Его возили из тюрьмы в тюрьму без права передачи, без права переписки и вообще без всяких прав.
— Поздравляю, — печально сказал однажды следователь. — У вас родилась дочь. Чистосердечным признанием вы облегчите ей жизнь на свете.
И положил на протокол черную вечную ручку.
— Не пугайте, — сказал Столетов. — Если бы я знал, что у нас можно засудить невинного, я бы придушил своих детей собственными руками.
После этого его несколько дней не тревожили. Потом пошли лагеря, пайки черного хлеба, лесоповал, лазареты…
Вернувшись в 1954 году в родные места, Столетов принялся за розыск. Но девичьи фамилии ненадежны…
Он думал, что Люда, в свою очередь, примет меры, постарается разыскать его. Из-за этого главным образом Столетов и вернулся в Воскресенский район.
Впрочем, человек он был мужественный и особыми надеждами себя не тешил.
Усталость наконец сломила его. Он стал засыпать. Ему снились вышки, колючая проволока, лесоповал, тракторы. Чем крепче он погружался в сон, тем громче и надоедливее грохотали трелевочные тракторы.

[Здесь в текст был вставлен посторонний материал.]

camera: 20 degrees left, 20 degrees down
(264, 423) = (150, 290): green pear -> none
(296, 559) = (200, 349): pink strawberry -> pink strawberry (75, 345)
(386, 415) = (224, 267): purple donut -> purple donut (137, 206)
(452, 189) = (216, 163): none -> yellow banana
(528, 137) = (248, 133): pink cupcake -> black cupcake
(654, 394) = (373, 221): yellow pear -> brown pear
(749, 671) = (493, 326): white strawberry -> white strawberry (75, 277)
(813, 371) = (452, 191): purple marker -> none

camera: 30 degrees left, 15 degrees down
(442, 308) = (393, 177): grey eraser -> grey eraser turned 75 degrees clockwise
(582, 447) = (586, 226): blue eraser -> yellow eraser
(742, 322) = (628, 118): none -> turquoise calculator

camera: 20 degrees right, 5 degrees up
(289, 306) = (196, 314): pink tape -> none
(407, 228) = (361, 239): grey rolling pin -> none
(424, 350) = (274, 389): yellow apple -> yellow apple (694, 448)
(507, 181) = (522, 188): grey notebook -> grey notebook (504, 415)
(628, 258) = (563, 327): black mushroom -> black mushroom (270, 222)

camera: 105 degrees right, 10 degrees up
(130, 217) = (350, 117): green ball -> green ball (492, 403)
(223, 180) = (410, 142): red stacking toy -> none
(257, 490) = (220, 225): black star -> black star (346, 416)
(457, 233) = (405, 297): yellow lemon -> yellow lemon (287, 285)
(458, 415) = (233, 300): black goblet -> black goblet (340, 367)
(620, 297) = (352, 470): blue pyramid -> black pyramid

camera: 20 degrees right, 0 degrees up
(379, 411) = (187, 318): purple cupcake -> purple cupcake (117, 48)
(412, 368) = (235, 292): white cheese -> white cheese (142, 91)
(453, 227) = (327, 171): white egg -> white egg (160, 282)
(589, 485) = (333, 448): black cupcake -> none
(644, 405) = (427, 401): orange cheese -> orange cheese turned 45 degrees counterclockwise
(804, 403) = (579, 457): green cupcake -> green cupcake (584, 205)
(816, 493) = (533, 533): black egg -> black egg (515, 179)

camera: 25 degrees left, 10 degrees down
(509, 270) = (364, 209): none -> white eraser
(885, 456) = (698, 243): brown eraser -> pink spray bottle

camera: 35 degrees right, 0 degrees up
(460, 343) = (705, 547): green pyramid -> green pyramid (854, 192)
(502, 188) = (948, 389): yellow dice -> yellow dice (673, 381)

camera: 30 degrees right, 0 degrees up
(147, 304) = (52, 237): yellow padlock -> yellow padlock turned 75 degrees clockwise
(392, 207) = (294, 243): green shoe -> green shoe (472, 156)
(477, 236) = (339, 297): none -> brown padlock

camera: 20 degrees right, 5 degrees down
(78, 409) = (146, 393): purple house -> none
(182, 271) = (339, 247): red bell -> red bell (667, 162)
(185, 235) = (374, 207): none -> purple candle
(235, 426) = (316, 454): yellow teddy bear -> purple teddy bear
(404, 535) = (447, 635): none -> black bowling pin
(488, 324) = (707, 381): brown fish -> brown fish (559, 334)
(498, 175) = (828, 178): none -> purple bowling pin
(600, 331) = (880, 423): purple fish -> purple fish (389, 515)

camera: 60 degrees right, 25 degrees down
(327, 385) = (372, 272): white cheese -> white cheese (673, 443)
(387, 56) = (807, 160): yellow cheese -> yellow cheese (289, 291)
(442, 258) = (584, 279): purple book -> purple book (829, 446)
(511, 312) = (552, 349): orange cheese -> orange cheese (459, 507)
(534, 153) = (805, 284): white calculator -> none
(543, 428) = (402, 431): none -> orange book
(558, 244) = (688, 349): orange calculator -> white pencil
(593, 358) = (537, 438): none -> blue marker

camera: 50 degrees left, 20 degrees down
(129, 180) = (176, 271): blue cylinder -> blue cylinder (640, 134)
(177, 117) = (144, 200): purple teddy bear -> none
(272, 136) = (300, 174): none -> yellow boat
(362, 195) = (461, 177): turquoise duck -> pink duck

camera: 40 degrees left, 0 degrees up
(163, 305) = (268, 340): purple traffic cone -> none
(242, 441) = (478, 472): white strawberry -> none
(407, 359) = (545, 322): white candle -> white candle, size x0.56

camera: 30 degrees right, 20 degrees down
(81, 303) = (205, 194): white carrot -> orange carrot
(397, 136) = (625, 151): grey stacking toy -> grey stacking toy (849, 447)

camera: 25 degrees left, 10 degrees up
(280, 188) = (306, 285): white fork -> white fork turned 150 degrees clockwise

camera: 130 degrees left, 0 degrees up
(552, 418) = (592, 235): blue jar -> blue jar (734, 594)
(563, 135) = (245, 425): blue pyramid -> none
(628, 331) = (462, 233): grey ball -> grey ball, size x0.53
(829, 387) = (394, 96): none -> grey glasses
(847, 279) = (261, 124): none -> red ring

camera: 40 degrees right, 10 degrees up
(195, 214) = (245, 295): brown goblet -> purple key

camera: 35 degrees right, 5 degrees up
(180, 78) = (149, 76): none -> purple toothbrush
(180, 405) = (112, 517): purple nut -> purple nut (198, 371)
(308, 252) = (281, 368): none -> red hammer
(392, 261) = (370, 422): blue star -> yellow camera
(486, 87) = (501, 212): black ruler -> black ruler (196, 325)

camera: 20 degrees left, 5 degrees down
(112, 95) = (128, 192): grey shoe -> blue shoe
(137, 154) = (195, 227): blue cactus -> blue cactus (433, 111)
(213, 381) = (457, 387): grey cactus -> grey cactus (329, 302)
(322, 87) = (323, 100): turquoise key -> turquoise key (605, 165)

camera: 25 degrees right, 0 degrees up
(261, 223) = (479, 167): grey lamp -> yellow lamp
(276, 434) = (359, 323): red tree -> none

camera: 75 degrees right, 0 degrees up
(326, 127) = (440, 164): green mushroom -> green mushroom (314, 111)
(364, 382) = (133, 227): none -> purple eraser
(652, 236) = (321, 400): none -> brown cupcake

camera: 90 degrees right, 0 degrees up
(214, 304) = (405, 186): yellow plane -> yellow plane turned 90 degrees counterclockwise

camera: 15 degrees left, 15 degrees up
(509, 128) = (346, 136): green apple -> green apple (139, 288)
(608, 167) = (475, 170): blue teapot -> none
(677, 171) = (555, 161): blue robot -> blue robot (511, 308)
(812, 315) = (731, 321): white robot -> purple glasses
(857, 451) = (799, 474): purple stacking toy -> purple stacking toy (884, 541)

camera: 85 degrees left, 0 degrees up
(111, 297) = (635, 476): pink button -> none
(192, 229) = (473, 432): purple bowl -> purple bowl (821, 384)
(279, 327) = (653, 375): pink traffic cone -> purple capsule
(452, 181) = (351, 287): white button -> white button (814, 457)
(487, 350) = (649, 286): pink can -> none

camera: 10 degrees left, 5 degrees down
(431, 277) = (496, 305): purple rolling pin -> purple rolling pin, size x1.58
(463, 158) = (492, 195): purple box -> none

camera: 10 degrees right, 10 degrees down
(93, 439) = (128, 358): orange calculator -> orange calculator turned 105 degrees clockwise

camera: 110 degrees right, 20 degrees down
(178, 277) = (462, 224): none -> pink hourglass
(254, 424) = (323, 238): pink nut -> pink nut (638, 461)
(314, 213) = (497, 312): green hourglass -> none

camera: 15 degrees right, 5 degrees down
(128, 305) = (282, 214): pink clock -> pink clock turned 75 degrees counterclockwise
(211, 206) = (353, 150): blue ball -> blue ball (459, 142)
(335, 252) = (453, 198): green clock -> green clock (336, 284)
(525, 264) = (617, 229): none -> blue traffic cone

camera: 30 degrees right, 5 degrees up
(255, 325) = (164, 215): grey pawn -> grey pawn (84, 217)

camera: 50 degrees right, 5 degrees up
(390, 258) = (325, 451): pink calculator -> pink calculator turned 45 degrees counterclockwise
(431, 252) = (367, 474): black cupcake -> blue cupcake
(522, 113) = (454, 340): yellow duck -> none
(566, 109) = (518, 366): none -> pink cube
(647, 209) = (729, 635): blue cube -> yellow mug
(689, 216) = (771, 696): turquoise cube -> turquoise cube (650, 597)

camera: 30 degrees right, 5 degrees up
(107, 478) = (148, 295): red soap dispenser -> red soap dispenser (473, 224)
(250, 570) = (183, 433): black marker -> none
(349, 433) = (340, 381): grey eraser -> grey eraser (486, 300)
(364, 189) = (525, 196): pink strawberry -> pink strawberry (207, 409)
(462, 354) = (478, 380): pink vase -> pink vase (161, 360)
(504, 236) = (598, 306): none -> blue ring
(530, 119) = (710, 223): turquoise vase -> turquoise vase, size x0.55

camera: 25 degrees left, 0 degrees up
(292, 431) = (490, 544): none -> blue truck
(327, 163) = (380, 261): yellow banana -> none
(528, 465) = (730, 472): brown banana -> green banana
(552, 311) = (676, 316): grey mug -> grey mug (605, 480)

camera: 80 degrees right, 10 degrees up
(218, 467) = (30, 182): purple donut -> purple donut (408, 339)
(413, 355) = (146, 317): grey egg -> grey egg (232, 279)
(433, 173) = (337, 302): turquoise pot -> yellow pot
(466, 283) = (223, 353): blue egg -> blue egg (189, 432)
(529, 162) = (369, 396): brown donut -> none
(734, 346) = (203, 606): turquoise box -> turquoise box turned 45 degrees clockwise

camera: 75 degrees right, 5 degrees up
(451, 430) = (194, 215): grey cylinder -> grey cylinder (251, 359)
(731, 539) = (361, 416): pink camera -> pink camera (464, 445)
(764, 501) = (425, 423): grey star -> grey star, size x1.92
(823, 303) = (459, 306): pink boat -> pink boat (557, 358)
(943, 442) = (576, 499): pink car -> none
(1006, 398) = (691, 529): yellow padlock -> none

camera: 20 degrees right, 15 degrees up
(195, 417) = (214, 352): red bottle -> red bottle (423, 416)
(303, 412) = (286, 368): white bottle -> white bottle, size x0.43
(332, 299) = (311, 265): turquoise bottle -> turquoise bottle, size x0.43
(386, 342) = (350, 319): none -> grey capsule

Он открыл глаза и не мог понять, спит или бредит.
По всей душной горнице: по полкам, по занавеске, за которой спала Варя, по буфету, по потолку — ползли квадратные блики света.
Он приподнялся на локте.
По улице, сотрясая избу, гремя гусеницами, шли тракторы.
Фары ярко освещали горницу.
— Варя! — крикнул Столетов, отирая потный лоб.
— А я, — сонно ответили из-за занавески.
— Поди-ка скорей!
— А я раздемшись.
— Ладно, иди.
— Как есть?
— Как есть.
Она вышла в одной рубашке и, видно испугавшись его блестящих в темноте глаз и частого дыхания, остановилась посреди комнаты.
— Что с вами, Захар Петрович? — спросила она.
— Воды! Воды дай…
Варя бросилась к ведру, зачерпнула ковшик, подала напиться.
Столетов пил жадно и громко.
— Ничего, ничего, — приговаривала Варя, робко присаживаясь на его кровати. — Это Юра в МТС косилки отсылает… Ничего.
— Молодец Юрка! Выучишься — будь такая, как он.
Тракторы удалялись. Горница погрузилась во тьму. Шум утихал. Только треснутое стеклышко в буфете чутко зудело.
— Не поеду я учиться, Захар Петрович, — тихо сказала Варя.
— Ты что, смеешься?
— А что срамиться? Читаю плохо, умножение вовсе забыла.
— Семилетку кончала?
— Кончать-то кончала, а потом что видела? Поросят да подушку. От зари до зари с поросятками. Поросяткам таблица умноженпя ни к чему. Не нужна она поросяткам, таблица-то умножения. — Она горько усмехнулась. — Зойкин Федька задачку просил решить, а я и не знаю как и не помню эту задачку, ровно нам такую задачку и не задавали. А по немецкому только и помню — «ди лампа». Это значит «лампа». Никуда я от вас не поеду.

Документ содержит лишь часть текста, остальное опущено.